The Problem
UI components or domain objects often need to react to each other. If every component directly references every other one, dependencies become tangled and small changes ripple across the whole group. The collaboration becomes hard to reason about because there is no single place that describes the conversation.
The Solution
Mediator moves coordination into a dedicated object. In Go, participants hold a mediator interface rather than references to each peer. The mediator receives events from a component, decides how the rest of the group should react, and keeps the coordination rules centralized.
Structure
- Mediator interface: Defines the notification channel components use.
- Concrete mediator:
CheckoutCoordinatorowns the collaboration rules. - Colleagues: Payment, shipping, and summary components report state changes to the mediator.

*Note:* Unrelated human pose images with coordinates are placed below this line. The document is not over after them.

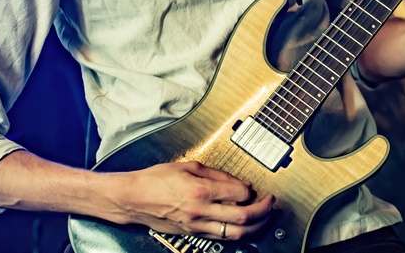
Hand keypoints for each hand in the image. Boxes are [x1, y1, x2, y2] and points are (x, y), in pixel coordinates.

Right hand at [117, 161, 274, 240]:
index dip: (251, 190)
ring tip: (263, 217)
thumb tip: (237, 181)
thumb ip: (215, 174)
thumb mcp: (187, 166)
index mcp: (200, 189)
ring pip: (236, 233)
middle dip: (263, 210)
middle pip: (244, 216)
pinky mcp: (193, 233)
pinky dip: (236, 232)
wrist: (134, 198)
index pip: (239, 193)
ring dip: (255, 226)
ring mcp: (197, 225)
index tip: (254, 186)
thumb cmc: (155, 179)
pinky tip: (242, 226)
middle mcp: (201, 210)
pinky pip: (221, 237)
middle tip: (271, 203)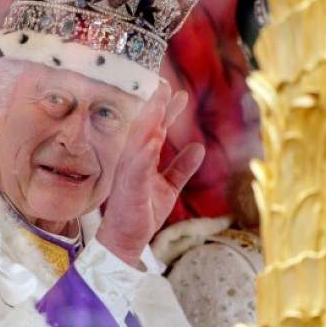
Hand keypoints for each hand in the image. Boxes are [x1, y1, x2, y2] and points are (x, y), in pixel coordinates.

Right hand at [95, 85, 204, 266]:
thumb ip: (181, 168)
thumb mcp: (168, 188)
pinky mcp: (129, 189)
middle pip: (143, 128)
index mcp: (142, 159)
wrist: (126, 240)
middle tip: (165, 86)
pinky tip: (153, 141)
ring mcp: (129, 174)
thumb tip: (199, 147)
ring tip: (158, 103)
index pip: (154, 129)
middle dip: (154, 107)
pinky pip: (137, 169)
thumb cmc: (142, 213)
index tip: (177, 92)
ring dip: (148, 122)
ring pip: (138, 142)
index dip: (165, 110)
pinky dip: (144, 154)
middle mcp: (133, 162)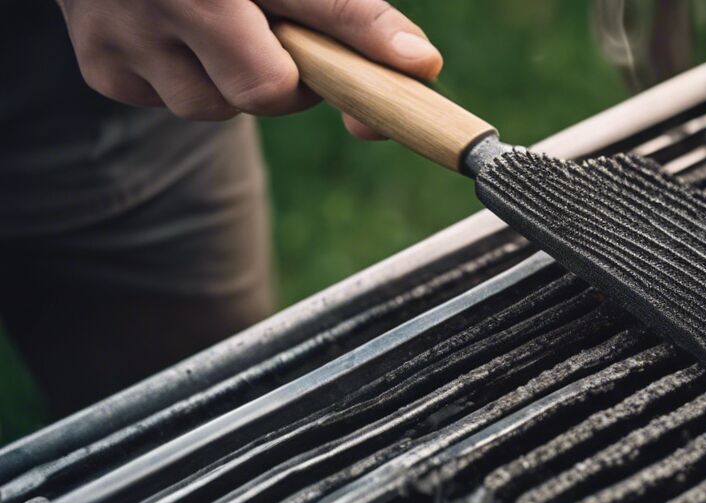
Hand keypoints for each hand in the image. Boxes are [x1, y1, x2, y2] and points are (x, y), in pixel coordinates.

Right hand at [55, 0, 443, 139]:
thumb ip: (351, 12)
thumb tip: (420, 64)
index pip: (319, 11)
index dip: (363, 54)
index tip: (418, 71)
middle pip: (265, 91)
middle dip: (289, 80)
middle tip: (281, 41)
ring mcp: (124, 34)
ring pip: (214, 108)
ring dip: (234, 83)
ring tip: (224, 29)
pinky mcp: (103, 68)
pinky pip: (170, 105)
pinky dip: (189, 81)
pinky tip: (181, 39)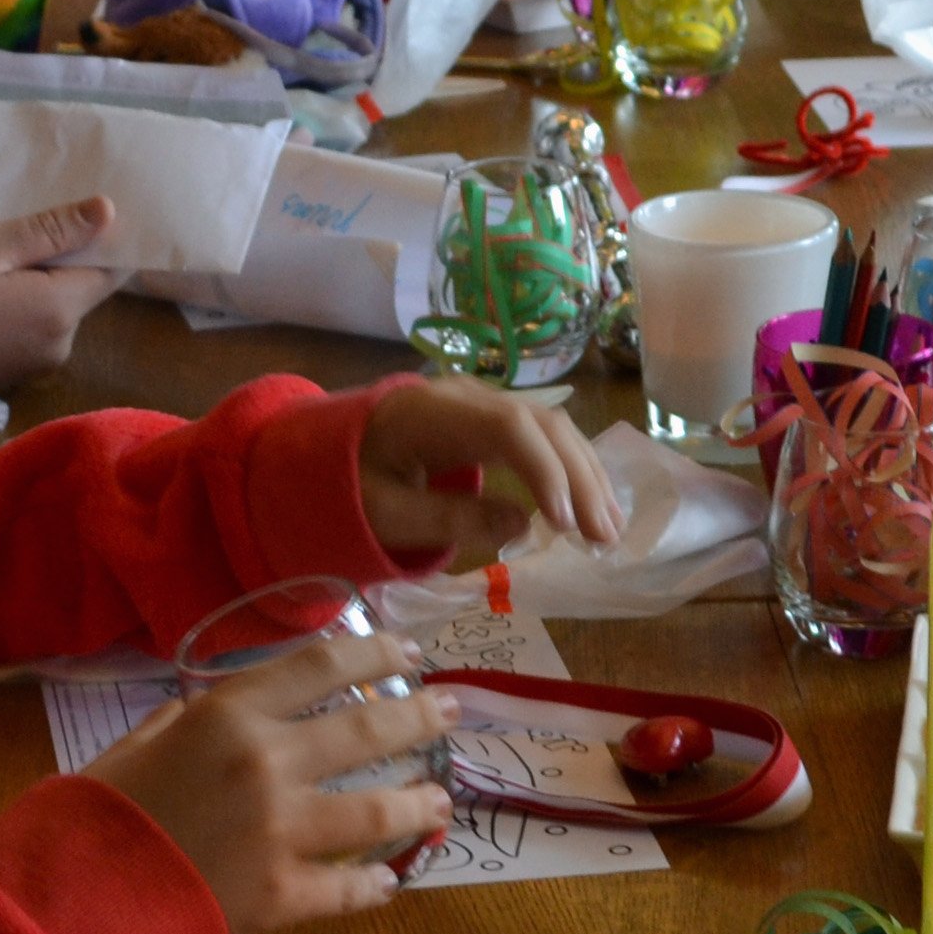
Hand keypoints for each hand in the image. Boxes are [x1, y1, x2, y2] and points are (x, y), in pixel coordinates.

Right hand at [0, 195, 120, 383]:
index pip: (110, 273)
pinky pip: (28, 334)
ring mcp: (36, 368)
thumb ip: (49, 231)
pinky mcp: (12, 379)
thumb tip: (109, 212)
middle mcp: (61, 346)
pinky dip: (16, 314)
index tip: (79, 219)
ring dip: (33, 290)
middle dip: (57, 265)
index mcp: (60, 312)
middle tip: (15, 238)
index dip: (101, 244)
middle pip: (79, 293)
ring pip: (51, 314)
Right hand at [80, 660, 448, 933]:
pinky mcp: (285, 895)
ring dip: (418, 802)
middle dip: (419, 717)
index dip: (374, 654)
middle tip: (451, 710)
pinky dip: (375, 886)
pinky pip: (349, 888)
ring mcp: (283, 831)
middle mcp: (268, 762)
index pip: (321, 666)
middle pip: (367, 730)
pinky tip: (392, 881)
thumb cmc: (93, 818)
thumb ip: (180, 725)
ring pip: (378, 810)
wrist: (76, 905)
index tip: (408, 654)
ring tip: (440, 799)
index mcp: (227, 715)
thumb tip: (204, 713)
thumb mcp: (133, 747)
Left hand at [354, 377, 619, 568]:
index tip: (563, 524)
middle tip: (604, 537)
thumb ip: (451, 519)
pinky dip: (571, 469)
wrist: (323, 450)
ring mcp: (482, 401)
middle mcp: (466, 395)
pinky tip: (591, 504)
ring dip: (586, 475)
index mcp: (432, 412)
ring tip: (609, 528)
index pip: (508, 428)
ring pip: (552, 427)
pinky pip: (541, 436)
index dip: (544, 472)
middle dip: (580, 479)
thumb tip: (522, 526)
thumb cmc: (349, 484)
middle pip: (541, 424)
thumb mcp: (387, 513)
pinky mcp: (491, 417)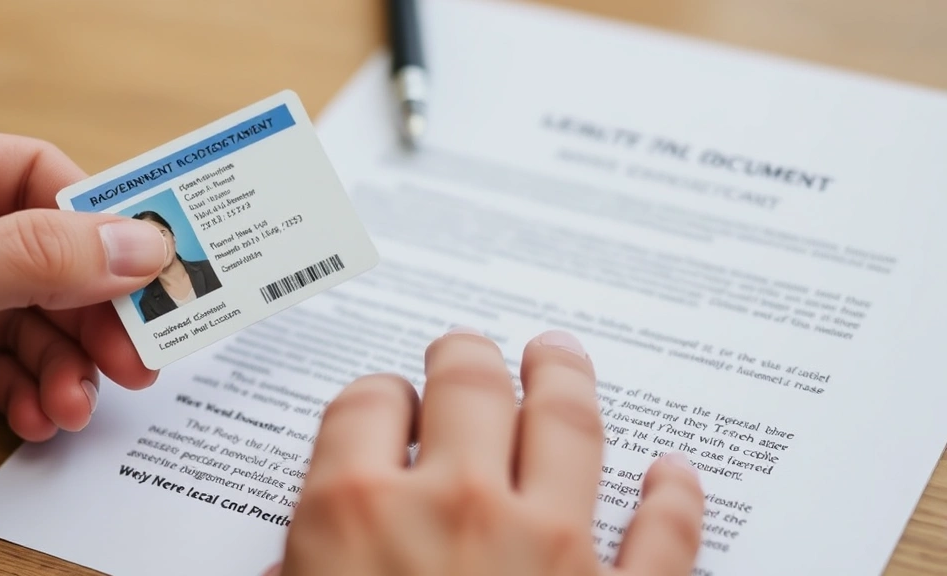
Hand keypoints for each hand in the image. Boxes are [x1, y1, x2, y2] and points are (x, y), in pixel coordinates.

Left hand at [0, 128, 167, 440]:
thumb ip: (28, 260)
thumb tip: (141, 245)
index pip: (33, 172)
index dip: (98, 219)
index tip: (151, 270)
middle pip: (45, 259)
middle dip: (90, 319)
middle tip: (135, 361)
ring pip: (27, 321)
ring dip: (63, 370)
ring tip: (72, 408)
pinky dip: (21, 395)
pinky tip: (34, 418)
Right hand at [267, 328, 704, 575]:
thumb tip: (295, 569)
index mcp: (355, 512)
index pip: (366, 402)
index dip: (377, 395)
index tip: (385, 404)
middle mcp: (454, 506)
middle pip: (468, 384)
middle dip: (463, 356)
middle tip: (466, 349)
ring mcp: (549, 549)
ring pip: (568, 422)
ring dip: (564, 377)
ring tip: (558, 354)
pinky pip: (662, 535)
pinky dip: (674, 498)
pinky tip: (672, 474)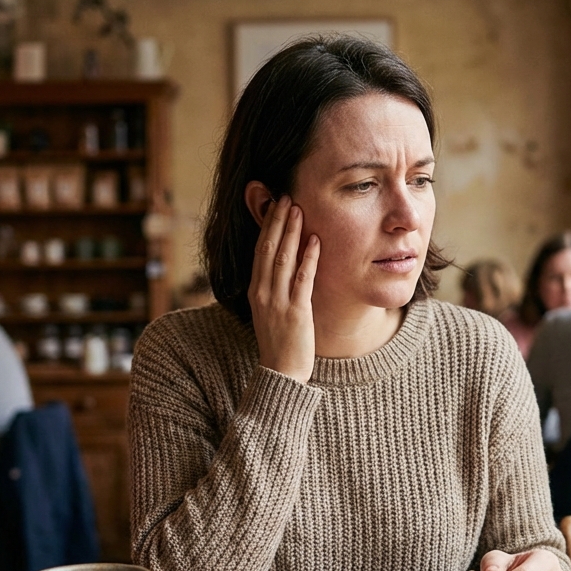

- Client: Wires components to the coordinator during setup.
Implementation
This example coordinates a checkout form. When shipping or payment changes, the mediator recalculates which parts should be enabled and what the summary panel should show.
package main
type CheckoutMediator interface {
Notify(sender string, event string)
} Best Practices
- Use Mediator when many peer-to-peer references are making a collaboration hard to follow.
- Keep colleagues dumb about each other. They should only know the mediator contract.
- Do not let the mediator become a god object; split it when several unrelated conversations emerge.
- Keep mediator events explicit and domain-shaped so the coordination is readable.
- If you only need publish/subscribe notifications, Observer may be a better fit than a central coordinator.
When to Use
- Several objects collaborate tightly and direct references create a web of coupling.
- You want one place to own coordination rules for a bounded interaction.
- Participants should stay reusable outside of one particular collaboration group.
When NOT to Use
- Only one object triggers another and the collaboration is already simple.
- A mediator would just centralize trivial method forwarding.
- The coordinator would absorb too many unrelated workflows.